### ABOUT THIS EXERCISE
Once the line containing "Look at the" is found, set down that line and each one after it exactly, through the end of the entries.

:: EXERCISE INPUTS ::

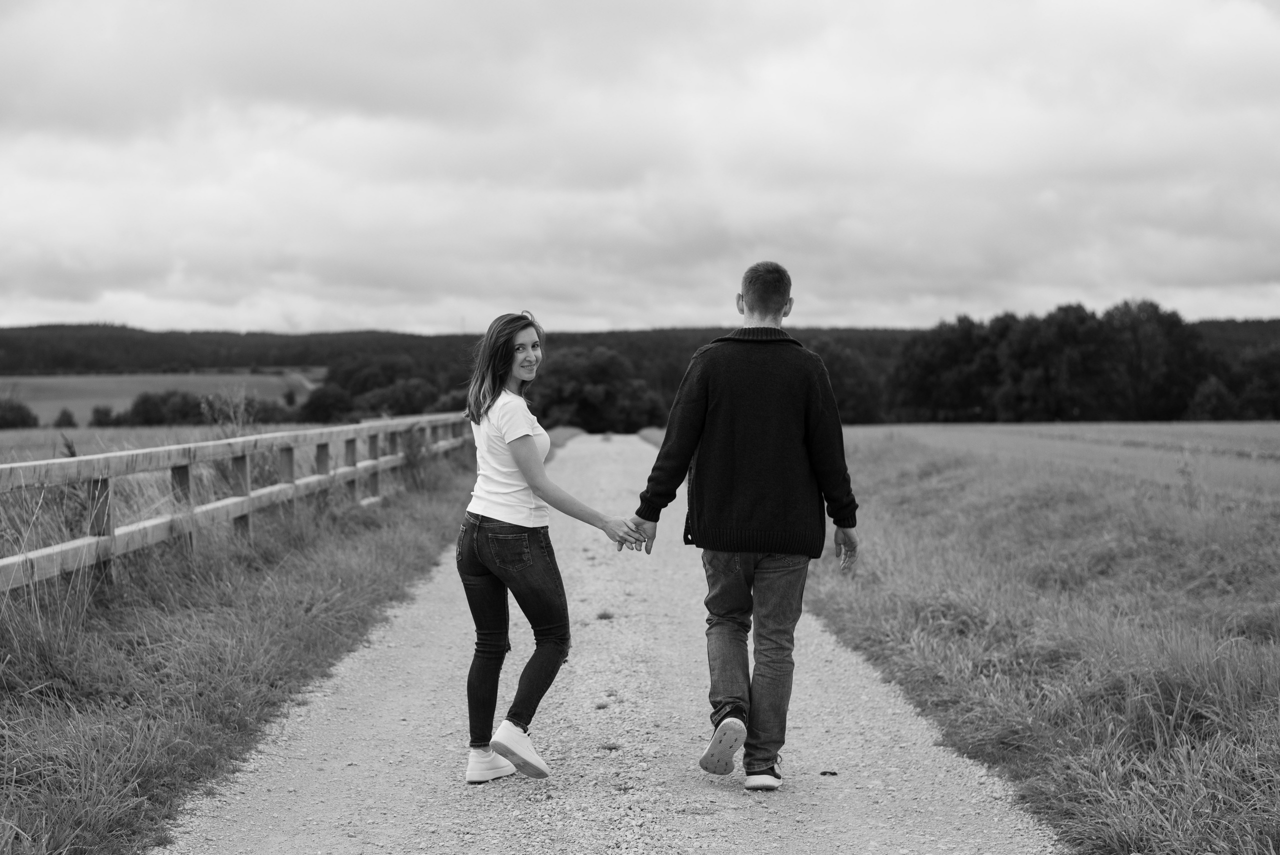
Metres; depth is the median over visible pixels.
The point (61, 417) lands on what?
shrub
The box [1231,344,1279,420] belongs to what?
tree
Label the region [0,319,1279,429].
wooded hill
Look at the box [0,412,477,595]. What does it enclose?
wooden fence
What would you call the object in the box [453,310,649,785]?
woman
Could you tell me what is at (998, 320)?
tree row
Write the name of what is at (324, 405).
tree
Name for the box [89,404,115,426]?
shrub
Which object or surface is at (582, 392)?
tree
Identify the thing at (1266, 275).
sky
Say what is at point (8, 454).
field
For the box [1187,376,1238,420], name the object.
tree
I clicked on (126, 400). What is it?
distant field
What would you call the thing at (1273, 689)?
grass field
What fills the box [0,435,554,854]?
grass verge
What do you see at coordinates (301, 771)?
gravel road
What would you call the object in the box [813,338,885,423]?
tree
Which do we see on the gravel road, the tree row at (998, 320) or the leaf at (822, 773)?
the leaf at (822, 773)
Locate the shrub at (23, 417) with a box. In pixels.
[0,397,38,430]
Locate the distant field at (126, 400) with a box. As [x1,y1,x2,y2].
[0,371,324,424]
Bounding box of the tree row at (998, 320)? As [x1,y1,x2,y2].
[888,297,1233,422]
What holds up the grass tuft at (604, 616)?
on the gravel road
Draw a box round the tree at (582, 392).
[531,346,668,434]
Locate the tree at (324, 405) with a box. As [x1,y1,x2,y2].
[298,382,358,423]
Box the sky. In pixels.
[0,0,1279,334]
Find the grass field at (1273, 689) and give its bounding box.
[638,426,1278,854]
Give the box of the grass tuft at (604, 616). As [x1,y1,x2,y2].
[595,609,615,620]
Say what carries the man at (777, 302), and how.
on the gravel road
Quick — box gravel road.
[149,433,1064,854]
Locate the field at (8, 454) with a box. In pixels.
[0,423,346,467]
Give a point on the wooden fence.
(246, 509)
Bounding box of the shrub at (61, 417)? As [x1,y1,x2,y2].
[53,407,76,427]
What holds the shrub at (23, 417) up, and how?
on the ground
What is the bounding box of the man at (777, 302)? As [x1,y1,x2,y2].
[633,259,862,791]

:::

### RESULT OF THE TASK
Look at the box [0,412,477,595]. What does it enclose?
wooden fence
What would you call the object in the box [453,310,649,785]?
woman
Could you tell me what is at (998, 320)?
tree row
Write the name of what is at (324, 405).
tree
Name for the box [89,404,115,426]?
shrub
Which object or surface is at (582, 392)?
tree
Identify the thing at (1266, 275).
sky
Say what is at point (8, 454).
field
For the box [1187,376,1238,420], name the object.
tree
I clicked on (126, 400). What is it?
distant field
What would you call the thing at (1273, 689)?
grass field
What fills the box [0,435,554,854]?
grass verge
What do you see at coordinates (301, 771)?
gravel road
What would you call the object in the box [813,338,885,423]?
tree
Which do we see on the gravel road, the tree row at (998, 320) or the leaf at (822, 773)?
the leaf at (822, 773)
Locate the shrub at (23, 417) with a box. In pixels.
[0,397,38,430]
Locate the distant field at (126, 400) with a box. As [x1,y1,x2,y2].
[0,371,324,424]
Bounding box of the tree row at (998, 320)? As [x1,y1,x2,y2].
[888,297,1233,422]
What holds up the grass tuft at (604, 616)?
on the gravel road
Draw a box round the tree at (582, 392).
[531,346,668,434]
Locate the tree at (324, 405) with a box. As [x1,y1,x2,y2].
[298,382,358,423]
Box the sky. In pixels.
[0,0,1279,334]
Find the grass field at (1273, 689) and give its bounding box.
[638,426,1278,854]
Give the box of the grass tuft at (604, 616). As [x1,y1,x2,y2].
[595,609,615,620]
Say what carries the man at (777, 302), and how.
on the gravel road
Quick — box gravel road.
[149,433,1064,854]
Locate the field at (8, 454) with a box. In pixels.
[0,423,346,467]
Give a point on the wooden fence.
(246, 509)
Bounding box of the shrub at (61, 417)? As [x1,y1,x2,y2].
[53,407,76,427]
What holds the shrub at (23, 417) up, and how?
on the ground
What is the bounding box of the man at (777, 302)? As [x1,y1,x2,y2].
[633,259,862,791]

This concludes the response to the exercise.